Dean Gregg Newschwander writes in the book foreword how “a far-off disease arrived and changed everything for everyone overnight” and Auburn nurses—veteran nurses, new graduates and current students—rose to the challenge, putting themselves in harm’s way to do their jobs.

They “answered the call to serve on the front lines, at the epicenters and in rural communities. They worked in their hometowns, they deployed to where they were needed most. They cared for every patient population—newborns, homeless people, the elderly and inmates. They ensured supply chains. They researched potential vaccines. They were terrified and exhausted; determined and resilient. They became patients themselves. They lost family, friends and coworkers.”

Whitney Burford Bisland, a 2004 alumna, wasn’t one of the health care workers who flew to New York City to help; she already lived there.

“I will always remember …,” she wrote, “the two babies I delivered in front of the hospital because their moms were too scared of COVID to come earlier.”

Cortney Black, a 2016 Auburn alumna, got permission from her emergency room in Anniston, Alabama, to spend 21 days in New York. “I felt a lot of heartache and a lot of sadness, but I also felt more compassion, more unity, more kindness than ever before.”

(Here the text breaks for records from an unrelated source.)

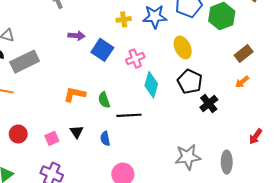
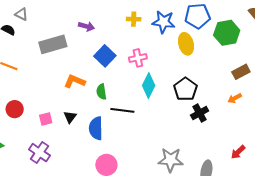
yellow ellipse: (183, 47) -> (186, 44), moved
blue square: (102, 50) -> (105, 56), moved
gray rectangle: (25, 62) -> (53, 44), moved
blue semicircle: (105, 139) -> (96, 128), size x1.6

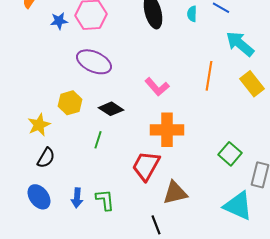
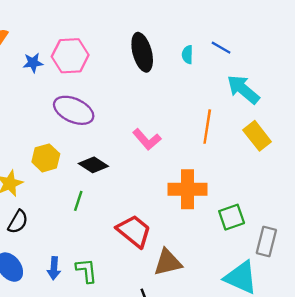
orange cross: (167, 130) -> (187, 189), moved
green square: (230, 154) -> (232, 217), turned 30
red trapezoid: (146, 166) -> (134, 231), turned 100

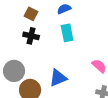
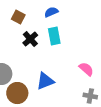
black cross: (31, 36) -> (30, 39), moved, turned 35

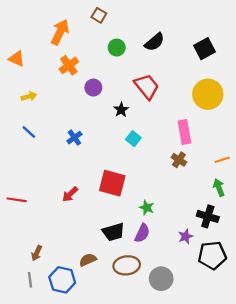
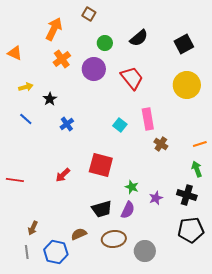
purple circle: (93, 88) -> (94, 69), moved, size x1.5
black star: (121, 110) -> (50, 99), moved
pink rectangle: (184, 132) -> (148, 119), moved
purple star: (186, 236) -> (156, 198), moved

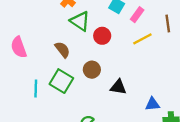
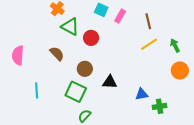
yellow line: (142, 39) -> (149, 44), moved
pink semicircle: (19, 47) -> (18, 55), turned 30
green square: (61, 81) -> (76, 92), moved

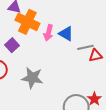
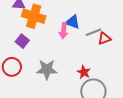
pink arrow: (48, 33) -> (63, 31), moved
red star: (94, 99) -> (84, 72), moved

Ross Nickoley, a 1994 alumnus, doesn’t work or live in New York or anywhere close to a big city. For those people served by the small critical access hospital in rural Winamac, Indiana, “we are the front line. I am the sole CRNA for this community, and my world changed the second week of March,” he said.

Lauren Agee, a 2020 alumna, works as an oncology nurse at Piedmont Atlanta Hospital, one of the major sites treating COVID-19 in Atlanta. She recalled the day she was talking on the phone with the mother of a 20-year-old who had to be emergently intubated, while holding the hand of “a dying elderly woman because you promised her husband of 60-plus years you wouldn’t let her die alone. You secretly are praying she holds out for a few more days until the morgue has more space.”

Newschwander said the stories illustrate the difficulty and harsh reality of an overwhelming situation.

“At Auburn, we often say, we make leaders,” he said. “In this book, you will see how true that is.

“The individual reflections tell the universal story of Auburn nurses living the Auburn Creed during this historic time.”